Audio-text systems learn shared spaces where spoken content, written content, and acoustic events can retrieve or condition each other.
Efficiency
During generation, a decoder only needs to compute attention for the new token against past keys and values. Keeping those past keys and values in memory is the KV cache. This makes decoding much faster than recomputing the whole prefix, but it also makes memory grow with:
batch_size * sequence_length * layers * kv_heads * head_dim
For local audio assistants, this means long prompts and large memory windows can slow the system before TTS even starts. Efficient systems manage prompt length, cache memory, batching, quantization, and streaming carefully.
More SQLite memory records increased prompt tokens. The model had to evaluate a longer prefix before generating the spoken answer. The fix was to lower the default memory window, shorten context items, and keep larger windows opt-in.
Checkpoint
Each token builds a query describing what it wants to know, compares it to keys from every token, turns those comparisons into weights, and uses the weights to blend value vectors from the sequence.
Full self-attention compares every time step with every other time step, so the score matrix is time by time. Audio often has many more frames than text has tokens, making quadratic attention expensive.

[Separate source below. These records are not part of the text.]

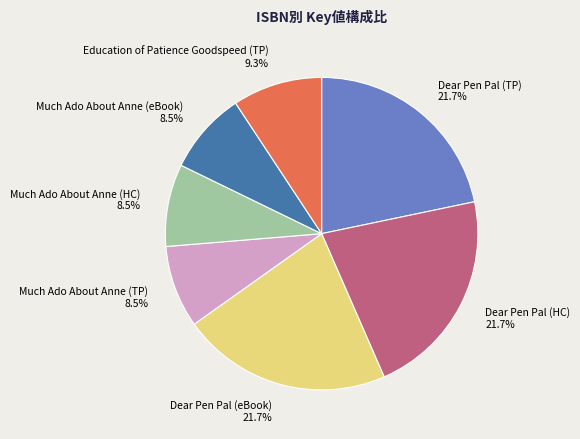

What portion of the pie excludes Much Ado About Anne (HC)?

91.5%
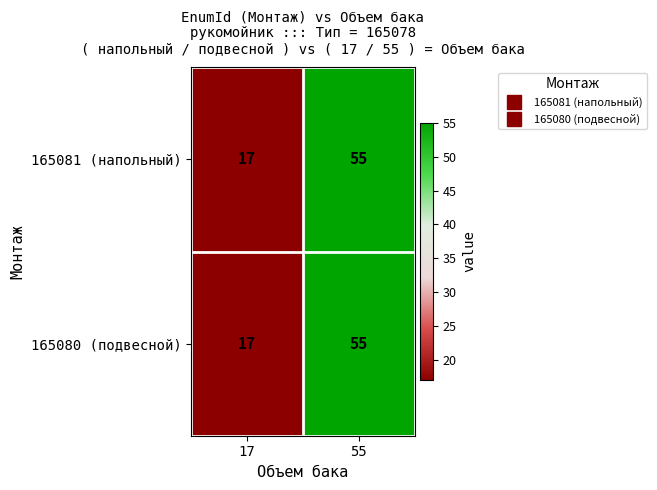

What is the total value across all series at 55?

110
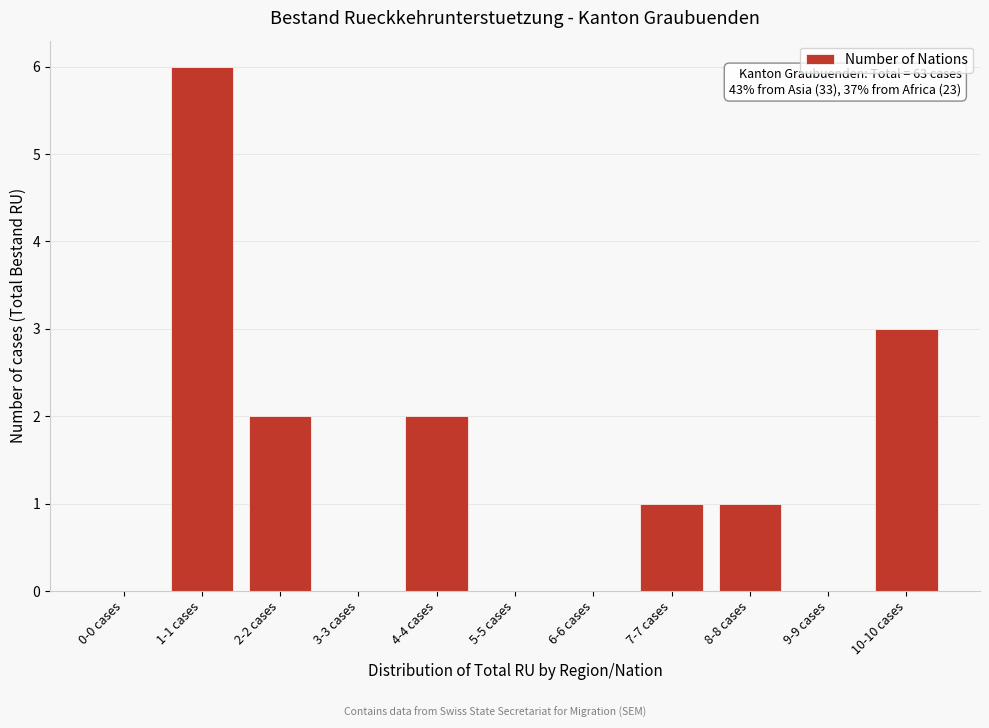

Reading left to right, extract all data points from this chart.

0-0 cases=0	1-1 cases=6	2-2 cases=2	3-3 cases=0	4-4 cases=2	5-5 cases=0	6-6 cases=0	7-7 cases=1	8-8 cases=1	9-9 cases=0	10-10 cases=3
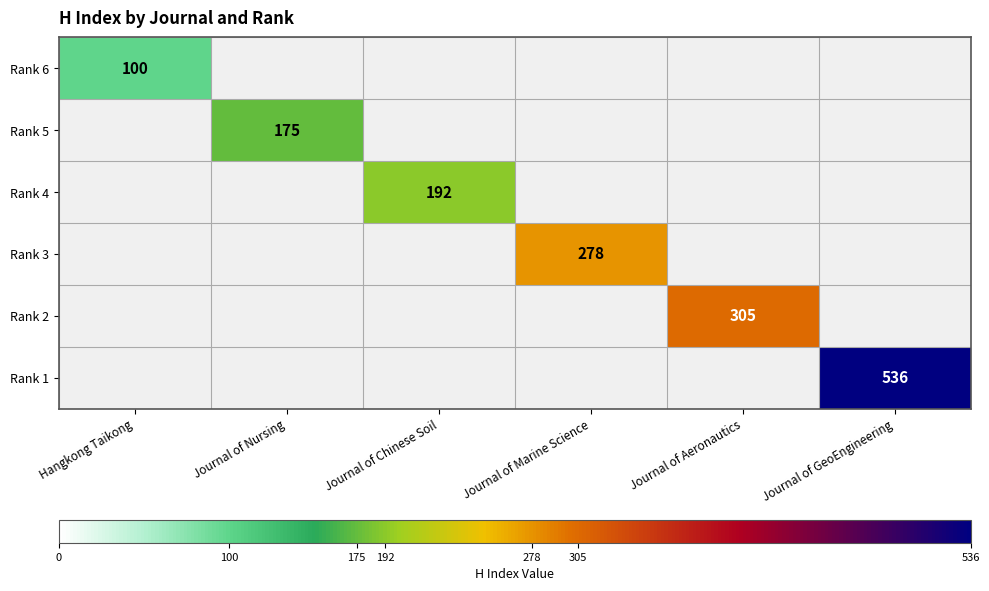

At how many categories does at least one series exceed 385?

1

Encoder attention can usually read the whole input sequence, such as all audio frames. Decoder causal attention can only read previous generated tokens so it cannot cheat by seeing the future.
The user experiences the whole loop: microphone capture, VAD, ASR, prompt construction, LLM inference, TTS, and playback. A better model is not enough if prompt context is too large, ASR sends noise, or TTS overlaps with an older reply.